→ **Job**
Output the entries verbatim, including every line.

begin

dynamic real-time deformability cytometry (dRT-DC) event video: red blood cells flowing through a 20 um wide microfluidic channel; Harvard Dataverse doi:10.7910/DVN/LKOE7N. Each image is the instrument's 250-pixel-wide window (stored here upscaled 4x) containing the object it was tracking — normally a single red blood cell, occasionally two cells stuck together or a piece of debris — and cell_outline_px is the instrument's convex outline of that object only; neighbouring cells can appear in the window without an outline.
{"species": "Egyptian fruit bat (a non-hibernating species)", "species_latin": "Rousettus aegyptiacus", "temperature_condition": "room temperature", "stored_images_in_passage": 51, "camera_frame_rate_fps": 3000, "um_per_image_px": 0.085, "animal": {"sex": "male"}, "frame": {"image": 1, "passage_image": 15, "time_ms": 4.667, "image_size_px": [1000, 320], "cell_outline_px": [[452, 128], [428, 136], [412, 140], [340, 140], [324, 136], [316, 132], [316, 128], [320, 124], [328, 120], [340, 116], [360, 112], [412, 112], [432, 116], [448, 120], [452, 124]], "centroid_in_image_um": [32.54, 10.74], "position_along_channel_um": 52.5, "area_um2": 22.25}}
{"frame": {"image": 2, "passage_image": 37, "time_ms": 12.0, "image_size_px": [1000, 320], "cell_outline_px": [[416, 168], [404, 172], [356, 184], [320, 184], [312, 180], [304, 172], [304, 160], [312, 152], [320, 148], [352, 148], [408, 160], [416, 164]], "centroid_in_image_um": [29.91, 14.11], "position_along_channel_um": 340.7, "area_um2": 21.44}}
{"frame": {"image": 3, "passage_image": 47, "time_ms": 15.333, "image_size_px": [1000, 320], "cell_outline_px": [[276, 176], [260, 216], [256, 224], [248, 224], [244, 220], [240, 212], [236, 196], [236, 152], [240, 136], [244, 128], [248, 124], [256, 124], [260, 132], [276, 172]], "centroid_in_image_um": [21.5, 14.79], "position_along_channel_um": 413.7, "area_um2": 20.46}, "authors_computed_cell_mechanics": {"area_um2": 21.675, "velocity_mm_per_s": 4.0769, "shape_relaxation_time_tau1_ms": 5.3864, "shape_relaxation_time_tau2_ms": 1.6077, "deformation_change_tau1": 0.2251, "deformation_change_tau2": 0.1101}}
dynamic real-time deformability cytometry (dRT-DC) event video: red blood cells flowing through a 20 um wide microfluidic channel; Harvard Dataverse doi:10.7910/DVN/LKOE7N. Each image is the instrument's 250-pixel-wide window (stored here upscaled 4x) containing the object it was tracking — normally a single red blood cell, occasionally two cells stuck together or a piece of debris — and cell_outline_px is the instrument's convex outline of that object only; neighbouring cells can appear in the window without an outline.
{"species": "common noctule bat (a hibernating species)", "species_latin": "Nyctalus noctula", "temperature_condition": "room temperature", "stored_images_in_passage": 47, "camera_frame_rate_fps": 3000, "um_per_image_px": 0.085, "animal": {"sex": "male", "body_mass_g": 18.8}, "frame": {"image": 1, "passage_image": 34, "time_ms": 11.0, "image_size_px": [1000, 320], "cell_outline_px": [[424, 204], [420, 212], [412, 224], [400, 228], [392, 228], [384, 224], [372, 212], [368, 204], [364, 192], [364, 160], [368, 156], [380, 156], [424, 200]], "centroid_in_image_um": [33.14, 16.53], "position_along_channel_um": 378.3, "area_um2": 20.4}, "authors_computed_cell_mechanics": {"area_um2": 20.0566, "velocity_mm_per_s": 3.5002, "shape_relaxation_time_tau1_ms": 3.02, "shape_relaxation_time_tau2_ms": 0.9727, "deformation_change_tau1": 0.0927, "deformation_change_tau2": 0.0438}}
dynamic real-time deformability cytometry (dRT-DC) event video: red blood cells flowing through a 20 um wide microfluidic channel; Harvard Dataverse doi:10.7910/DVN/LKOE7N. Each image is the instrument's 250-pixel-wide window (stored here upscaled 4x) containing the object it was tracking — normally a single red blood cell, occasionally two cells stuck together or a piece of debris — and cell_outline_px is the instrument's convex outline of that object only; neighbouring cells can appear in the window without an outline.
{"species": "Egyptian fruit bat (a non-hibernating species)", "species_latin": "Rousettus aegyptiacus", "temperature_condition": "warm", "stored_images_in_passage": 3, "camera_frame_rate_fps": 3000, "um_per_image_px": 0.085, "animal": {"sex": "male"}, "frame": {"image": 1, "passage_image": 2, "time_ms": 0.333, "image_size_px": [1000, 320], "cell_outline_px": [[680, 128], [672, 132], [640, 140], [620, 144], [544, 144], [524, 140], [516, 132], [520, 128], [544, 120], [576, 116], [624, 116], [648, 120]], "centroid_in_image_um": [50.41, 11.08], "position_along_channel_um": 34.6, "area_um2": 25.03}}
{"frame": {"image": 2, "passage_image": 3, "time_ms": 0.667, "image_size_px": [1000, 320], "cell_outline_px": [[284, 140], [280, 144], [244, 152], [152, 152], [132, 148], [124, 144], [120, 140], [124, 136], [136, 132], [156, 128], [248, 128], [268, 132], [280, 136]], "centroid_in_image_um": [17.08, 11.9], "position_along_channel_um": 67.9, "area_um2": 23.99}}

end

→ **Problem solution**
dynamic real-time deformability cytometry (dRT-DC) event video: red blood cells flowing through a 20 um wide microfluidic channel; Harvard Dataverse doi:10.7910/DVN/LKOE7N. Each image is the instrument's 250-pixel-wide window (stored here upscaled 4x) containing the object it was tracking — normally a single red blood cell, occasionally two cells stuck together or a piece of debris — and cell_outline_px is the instrument's convex outline of that object only; neighbouring cells can appear in the window without an outline.
{"species": "Egyptian fruit bat (a non-hibernating species)", "species_latin": "Rousettus aegyptiacus", "temperature_condition": "room temperature", "stored_images_in_passage": 51, "camera_frame_rate_fps": 3000, "um_per_image_px": 0.085, "animal": {"sex": "male"}, "frame": {"image": 1, "passage_image": 15, "time_ms": 4.667, "image_size_px": [1000, 320], "cell_outline_px": [[452, 128], [428, 136], [412, 140], [340, 140], [324, 136], [316, 132], [316, 128], [320, 124], [328, 120], [340, 116], [360, 112], [412, 112], [432, 116], [448, 120], [452, 124]], "centroid_in_image_um": [32.54, 10.74], "position_along_channel_um": 52.5, "area_um2": 22.25}}
{"frame": {"image": 2, "passage_image": 37, "time_ms": 12.0, "image_size_px": [1000, 320], "cell_outline_px": [[416, 168], [404, 172], [356, 184], [320, 184], [312, 180], [304, 172], [304, 160], [312, 152], [320, 148], [352, 148], [408, 160], [416, 164]], "centroid_in_image_um": [29.91, 14.11], "position_along_channel_um": 340.7, "area_um2": 21.44}}
{"frame": {"image": 3, "passage_image": 47, "time_ms": 15.333, "image_size_px": [1000, 320], "cell_outline_px": [[276, 176], [260, 216], [256, 224], [248, 224], [244, 220], [240, 212], [236, 196], [236, 152], [240, 136], [244, 128], [248, 124], [256, 124], [260, 132], [276, 172]], "centroid_in_image_um": [21.5, 14.79], "position_along_channel_um": 413.7, "area_um2": 20.46}, "authors_computed_cell_mechanics": {"area_um2": 21.675, "velocity_mm_per_s": 4.0769, "shape_relaxation_time_tau1_ms": 5.3864, "shape_relaxation_time_tau2_ms": 1.6077, "deformation_change_tau1": 0.2251, "deformation_change_tau2": 0.1101}}
dynamic real-time deformability cytometry (dRT-DC) event video: red blood cells flowing through a 20 um wide microfluidic channel; Harvard Dataverse doi:10.7910/DVN/LKOE7N. Each image is the instrument's 250-pixel-wide window (stored here upscaled 4x) containing the object it was tracking — normally a single red blood cell, occasionally two cells stuck together or a piece of debris — and cell_outline_px is the instrument's convex outline of that object only; neighbouring cells can appear in the window without an outline.
{"species": "common noctule bat (a hibernating species)", "species_latin": "Nyctalus noctula", "temperature_condition": "room temperature", "stored_images_in_passage": 47, "camera_frame_rate_fps": 3000, "um_per_image_px": 0.085, "animal": {"sex": "male", "body_mass_g": 18.8}, "frame": {"image": 1, "passage_image": 34, "time_ms": 11.0, "image_size_px": [1000, 320], "cell_outline_px": [[424, 204], [420, 212], [412, 224], [400, 228], [392, 228], [384, 224], [372, 212], [368, 204], [364, 192], [364, 160], [368, 156], [380, 156], [424, 200]], "centroid_in_image_um": [33.14, 16.53], "position_along_channel_um": 378.3, "area_um2": 20.4}, "authors_computed_cell_mechanics": {"area_um2": 20.0566, "velocity_mm_per_s": 3.5002, "shape_relaxation_time_tau1_ms": 3.02, "shape_relaxation_time_tau2_ms": 0.9727, "deformation_change_tau1": 0.0927, "deformation_change_tau2": 0.0438}}
dynamic real-time deformability cytometry (dRT-DC) event video: red blood cells flowing through a 20 um wide microfluidic channel; Harvard Dataverse doi:10.7910/DVN/LKOE7N. Each image is the instrument's 250-pixel-wide window (stored here upscaled 4x) containing the object it was tracking — normally a single red blood cell, occasionally two cells stuck together or a piece of debris — and cell_outline_px is the instrument's convex outline of that object only; neighbouring cells can appear in the window without an outline.
{"species": "Egyptian fruit bat (a non-hibernating species)", "species_latin": "Rousettus aegyptiacus", "temperature_condition": "warm", "stored_images_in_passage": 3, "camera_frame_rate_fps": 3000, "um_per_image_px": 0.085, "animal": {"sex": "male"}, "frame": {"image": 1, "passage_image": 2, "time_ms": 0.333, "image_size_px": [1000, 320], "cell_outline_px": [[680, 128], [672, 132], [640, 140], [620, 144], [544, 144], [524, 140], [516, 132], [520, 128], [544, 120], [576, 116], [624, 116], [648, 120]], "centroid_in_image_um": [50.41, 11.08], "position_along_channel_um": 34.6, "area_um2": 25.03}}
{"frame": {"image": 2, "passage_image": 3, "time_ms": 0.667, "image_size_px": [1000, 320], "cell_outline_px": [[284, 140], [280, 144], [244, 152], [152, 152], [132, 148], [124, 144], [120, 140], [124, 136], [136, 132], [156, 128], [248, 128], [268, 132], [280, 136]], "centroid_in_image_um": [17.08, 11.9], "position_along_channel_um": 67.9, "area_um2": 23.99}}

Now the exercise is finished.